Summaries of health policy coverage from major news organizations.

Viewpoints: Lessons From Massachusetts?; FTC And ACOs; Arizona Partner Benefits

The New England Journal of Medicine: Health Care Reform and the Health Care Workforce — The Massachusetts Experience
[T]he Massachusetts experience provides lessons for national health care reform. First, reform may accelerate the trend toward health care’s being the dominant employment sector in the economy.  ... our analysis supports physicians’ concerns about the administrative burden of health care reforms ... Finally, rather than requiring greater numbers of physicians and nurses, reform may require larger numbers of people supporting the work of such health care professionals (Douglas O. Staiger, David I. Auerbach and Peter I. Buerhaus, 9/7). 

The New England Journal of Medicine: Massachusetts’ Health Care Reform and Emergency Department Utilization
Does an expansion of health insurance increase or decrease use of the emergency department (ED)? ... the similarity between key provisions of the Massachusetts law and those of the [Affordable Care Act] suggests that the growth rate for total and inpatient ED visits may not change significantly. At least for now, physicians’ and lawmakers’ fears that the ACA will increase ED visits may be unfounded (Christopher Chen, Gabriel Scheffler and Amitabh Chandra, 9/7).

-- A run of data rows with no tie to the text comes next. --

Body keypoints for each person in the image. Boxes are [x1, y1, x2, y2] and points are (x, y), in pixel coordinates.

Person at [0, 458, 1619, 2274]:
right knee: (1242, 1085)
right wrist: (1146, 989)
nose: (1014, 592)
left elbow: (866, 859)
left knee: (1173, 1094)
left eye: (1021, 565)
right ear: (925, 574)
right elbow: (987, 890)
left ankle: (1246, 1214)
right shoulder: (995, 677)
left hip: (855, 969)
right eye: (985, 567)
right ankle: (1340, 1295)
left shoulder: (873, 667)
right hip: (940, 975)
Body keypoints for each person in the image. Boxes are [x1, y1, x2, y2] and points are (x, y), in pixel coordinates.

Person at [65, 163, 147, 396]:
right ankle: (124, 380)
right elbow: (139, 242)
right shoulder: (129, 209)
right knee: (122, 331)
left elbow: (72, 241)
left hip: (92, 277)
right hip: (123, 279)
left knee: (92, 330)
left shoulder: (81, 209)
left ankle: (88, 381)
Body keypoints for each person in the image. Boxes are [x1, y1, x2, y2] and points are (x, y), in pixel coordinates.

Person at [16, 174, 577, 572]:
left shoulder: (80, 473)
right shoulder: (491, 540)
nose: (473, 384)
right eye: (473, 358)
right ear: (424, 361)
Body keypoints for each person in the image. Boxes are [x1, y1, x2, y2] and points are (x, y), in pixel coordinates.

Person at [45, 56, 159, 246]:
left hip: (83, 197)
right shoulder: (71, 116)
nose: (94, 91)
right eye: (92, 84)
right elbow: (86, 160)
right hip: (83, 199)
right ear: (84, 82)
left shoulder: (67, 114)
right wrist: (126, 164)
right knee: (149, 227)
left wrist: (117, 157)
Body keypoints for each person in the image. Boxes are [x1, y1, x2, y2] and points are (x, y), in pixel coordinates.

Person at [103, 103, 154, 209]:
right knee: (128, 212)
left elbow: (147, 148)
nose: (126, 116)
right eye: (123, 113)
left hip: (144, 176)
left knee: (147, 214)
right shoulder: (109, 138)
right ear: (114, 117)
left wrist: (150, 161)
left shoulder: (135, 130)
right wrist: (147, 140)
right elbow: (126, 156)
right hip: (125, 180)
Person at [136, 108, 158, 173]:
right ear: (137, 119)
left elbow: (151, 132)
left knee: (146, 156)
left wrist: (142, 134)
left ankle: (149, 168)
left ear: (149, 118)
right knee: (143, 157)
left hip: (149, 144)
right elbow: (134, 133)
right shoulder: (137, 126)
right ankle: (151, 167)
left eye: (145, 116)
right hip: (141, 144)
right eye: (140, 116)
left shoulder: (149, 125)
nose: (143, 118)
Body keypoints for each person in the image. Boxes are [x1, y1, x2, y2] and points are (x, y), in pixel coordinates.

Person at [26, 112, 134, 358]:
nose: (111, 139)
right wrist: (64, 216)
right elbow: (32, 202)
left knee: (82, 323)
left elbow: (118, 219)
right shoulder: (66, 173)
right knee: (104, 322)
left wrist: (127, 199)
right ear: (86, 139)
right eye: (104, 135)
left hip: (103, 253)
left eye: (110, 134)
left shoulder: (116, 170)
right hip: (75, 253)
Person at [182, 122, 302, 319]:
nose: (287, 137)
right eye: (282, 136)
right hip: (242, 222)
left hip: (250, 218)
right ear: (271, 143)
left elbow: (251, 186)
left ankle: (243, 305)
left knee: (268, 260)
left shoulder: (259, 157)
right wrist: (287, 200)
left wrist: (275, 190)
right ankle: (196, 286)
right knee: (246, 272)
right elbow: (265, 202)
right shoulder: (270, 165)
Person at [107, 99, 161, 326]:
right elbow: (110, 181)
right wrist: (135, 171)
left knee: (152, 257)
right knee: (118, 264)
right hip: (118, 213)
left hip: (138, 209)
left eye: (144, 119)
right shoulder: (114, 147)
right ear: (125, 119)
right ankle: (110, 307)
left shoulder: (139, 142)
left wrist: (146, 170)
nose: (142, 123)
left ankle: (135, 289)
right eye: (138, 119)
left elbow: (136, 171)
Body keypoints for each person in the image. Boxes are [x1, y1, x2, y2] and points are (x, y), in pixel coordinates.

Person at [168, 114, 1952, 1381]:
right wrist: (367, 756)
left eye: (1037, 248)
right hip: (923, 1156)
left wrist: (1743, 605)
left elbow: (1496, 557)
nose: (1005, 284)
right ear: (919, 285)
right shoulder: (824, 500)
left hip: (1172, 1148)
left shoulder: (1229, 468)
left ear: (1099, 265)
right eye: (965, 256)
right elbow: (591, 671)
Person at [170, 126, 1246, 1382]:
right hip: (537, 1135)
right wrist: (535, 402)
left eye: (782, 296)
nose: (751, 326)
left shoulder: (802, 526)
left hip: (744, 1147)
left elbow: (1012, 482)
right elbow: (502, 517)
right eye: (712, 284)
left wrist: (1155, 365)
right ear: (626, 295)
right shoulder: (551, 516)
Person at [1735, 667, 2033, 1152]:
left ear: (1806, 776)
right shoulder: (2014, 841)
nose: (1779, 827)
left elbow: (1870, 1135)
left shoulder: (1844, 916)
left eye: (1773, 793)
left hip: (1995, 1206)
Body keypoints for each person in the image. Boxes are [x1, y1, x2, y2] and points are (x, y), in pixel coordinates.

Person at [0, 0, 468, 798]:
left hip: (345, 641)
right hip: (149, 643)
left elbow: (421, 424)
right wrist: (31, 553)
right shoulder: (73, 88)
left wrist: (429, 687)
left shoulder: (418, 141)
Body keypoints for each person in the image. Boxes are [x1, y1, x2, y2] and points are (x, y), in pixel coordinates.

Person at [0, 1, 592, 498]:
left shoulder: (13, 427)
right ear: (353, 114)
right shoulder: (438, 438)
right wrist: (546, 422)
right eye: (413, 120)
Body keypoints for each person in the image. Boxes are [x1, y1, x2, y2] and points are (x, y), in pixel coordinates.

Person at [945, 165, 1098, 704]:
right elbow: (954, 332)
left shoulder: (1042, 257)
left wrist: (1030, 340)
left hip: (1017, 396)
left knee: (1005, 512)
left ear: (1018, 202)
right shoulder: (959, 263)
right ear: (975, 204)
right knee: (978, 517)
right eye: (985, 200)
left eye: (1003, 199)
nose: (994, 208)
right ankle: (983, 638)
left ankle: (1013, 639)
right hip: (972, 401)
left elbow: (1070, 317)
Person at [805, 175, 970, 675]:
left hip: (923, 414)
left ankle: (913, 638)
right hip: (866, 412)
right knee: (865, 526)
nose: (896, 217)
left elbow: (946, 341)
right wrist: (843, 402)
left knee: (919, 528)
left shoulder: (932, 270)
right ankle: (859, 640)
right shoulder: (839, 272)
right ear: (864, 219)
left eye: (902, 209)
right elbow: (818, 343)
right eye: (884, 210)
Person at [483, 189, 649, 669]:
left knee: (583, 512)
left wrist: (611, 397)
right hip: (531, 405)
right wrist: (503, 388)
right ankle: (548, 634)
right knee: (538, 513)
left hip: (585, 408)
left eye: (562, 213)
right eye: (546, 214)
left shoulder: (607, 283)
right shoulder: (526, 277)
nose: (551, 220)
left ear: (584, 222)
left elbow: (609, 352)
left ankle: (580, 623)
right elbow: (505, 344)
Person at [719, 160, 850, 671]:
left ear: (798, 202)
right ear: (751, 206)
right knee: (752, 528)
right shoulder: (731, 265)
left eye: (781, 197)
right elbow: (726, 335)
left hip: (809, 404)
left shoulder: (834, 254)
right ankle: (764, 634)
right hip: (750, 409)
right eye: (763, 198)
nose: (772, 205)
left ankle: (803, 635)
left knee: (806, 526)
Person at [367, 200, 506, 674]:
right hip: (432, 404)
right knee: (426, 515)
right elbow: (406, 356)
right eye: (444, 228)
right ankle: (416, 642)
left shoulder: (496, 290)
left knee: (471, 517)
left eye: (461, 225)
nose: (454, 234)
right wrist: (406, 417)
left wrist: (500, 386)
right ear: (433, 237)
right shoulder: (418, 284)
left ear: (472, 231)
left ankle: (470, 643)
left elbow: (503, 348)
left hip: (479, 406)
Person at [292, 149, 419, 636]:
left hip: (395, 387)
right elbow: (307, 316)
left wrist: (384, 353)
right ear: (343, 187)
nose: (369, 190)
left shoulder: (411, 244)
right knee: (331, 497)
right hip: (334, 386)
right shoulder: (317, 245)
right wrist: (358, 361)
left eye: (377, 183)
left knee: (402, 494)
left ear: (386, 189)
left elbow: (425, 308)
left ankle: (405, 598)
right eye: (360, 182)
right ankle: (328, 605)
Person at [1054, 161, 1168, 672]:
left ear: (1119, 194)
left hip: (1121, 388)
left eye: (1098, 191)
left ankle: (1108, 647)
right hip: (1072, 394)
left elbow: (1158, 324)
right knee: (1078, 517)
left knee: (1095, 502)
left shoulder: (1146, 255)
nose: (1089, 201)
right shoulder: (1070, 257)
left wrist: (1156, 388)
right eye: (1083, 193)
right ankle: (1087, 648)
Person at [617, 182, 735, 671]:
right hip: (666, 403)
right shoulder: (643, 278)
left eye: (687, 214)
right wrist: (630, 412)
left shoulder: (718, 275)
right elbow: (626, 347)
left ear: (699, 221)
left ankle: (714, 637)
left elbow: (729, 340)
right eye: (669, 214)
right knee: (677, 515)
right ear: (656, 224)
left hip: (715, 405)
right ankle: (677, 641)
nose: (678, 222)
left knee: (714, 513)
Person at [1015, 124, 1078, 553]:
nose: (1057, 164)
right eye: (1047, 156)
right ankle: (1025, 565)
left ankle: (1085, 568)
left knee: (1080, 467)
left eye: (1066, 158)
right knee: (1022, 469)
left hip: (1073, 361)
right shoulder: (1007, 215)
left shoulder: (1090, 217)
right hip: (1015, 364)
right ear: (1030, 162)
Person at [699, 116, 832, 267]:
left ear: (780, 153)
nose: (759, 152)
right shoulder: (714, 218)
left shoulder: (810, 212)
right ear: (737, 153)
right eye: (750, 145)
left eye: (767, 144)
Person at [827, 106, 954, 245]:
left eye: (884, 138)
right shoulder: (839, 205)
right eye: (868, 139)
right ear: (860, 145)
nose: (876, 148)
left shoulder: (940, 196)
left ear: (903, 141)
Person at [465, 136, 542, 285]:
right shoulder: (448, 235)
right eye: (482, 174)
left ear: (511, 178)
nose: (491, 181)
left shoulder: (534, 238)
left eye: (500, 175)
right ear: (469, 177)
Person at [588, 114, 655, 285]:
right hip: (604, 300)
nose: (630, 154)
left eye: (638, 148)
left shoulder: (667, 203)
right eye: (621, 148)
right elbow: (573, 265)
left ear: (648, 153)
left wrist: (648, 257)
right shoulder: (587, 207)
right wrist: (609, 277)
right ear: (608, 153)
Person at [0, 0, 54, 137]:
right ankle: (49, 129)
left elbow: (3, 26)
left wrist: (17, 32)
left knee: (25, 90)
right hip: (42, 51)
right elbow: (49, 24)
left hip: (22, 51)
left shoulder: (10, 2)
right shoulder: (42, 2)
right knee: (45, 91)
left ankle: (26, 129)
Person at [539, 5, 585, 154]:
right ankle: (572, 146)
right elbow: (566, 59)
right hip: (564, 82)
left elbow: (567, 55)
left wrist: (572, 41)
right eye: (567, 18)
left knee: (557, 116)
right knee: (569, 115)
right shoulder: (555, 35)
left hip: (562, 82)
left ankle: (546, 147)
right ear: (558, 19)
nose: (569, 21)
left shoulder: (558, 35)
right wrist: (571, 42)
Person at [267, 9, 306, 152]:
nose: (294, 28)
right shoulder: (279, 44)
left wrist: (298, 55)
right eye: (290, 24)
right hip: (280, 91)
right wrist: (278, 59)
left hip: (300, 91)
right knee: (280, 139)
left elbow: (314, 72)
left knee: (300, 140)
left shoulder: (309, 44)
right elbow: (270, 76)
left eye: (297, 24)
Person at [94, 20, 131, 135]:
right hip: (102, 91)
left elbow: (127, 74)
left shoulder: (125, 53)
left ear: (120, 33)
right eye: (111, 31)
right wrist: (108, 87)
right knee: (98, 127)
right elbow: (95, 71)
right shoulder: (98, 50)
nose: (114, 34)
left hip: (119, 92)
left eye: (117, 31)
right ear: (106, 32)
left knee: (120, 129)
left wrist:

California Healthline: FTC Emerges As Another Obstacle to Health Reform Law
True to its name, the Affordable Care Act tries out a number of new ideas to make health care less expensive. As one tactic, the law provides incentives for the creation of accountable care organizations to care for dedicated populations of Medicare beneficiaries. However, the White House and FTC don't see eye to eye on ACOs' antitrust implications (Dan Diamond, 9/7).

The Arizona Republic: Arizona Continues Fighting The Bad Fight
Gov. Jan Brewer is outraged that two federal courts and four different judges (so far) have said that Arizona cannot discriminate against people it doesn't like. In this case, people who actually work for the state. And who happen to be gay. ...  The trouble arises when the state decides to pick and choose which employees get the benefits based on whose lifestyle it condones (E.J. Montini, 9/7).

Los Angeles Times: What The Doctor Ordered 
Many physicians say the close ties between drug and device firms and doctors lead to new and more effective medications, life-saving innovations and a better-educated profession. Although this is certainly true, the relationships also can cause physicians to — consciously or not — downplay side effects and poor research outcomes, studies show (Tracy Weber and Charles Ornstein, 9/8).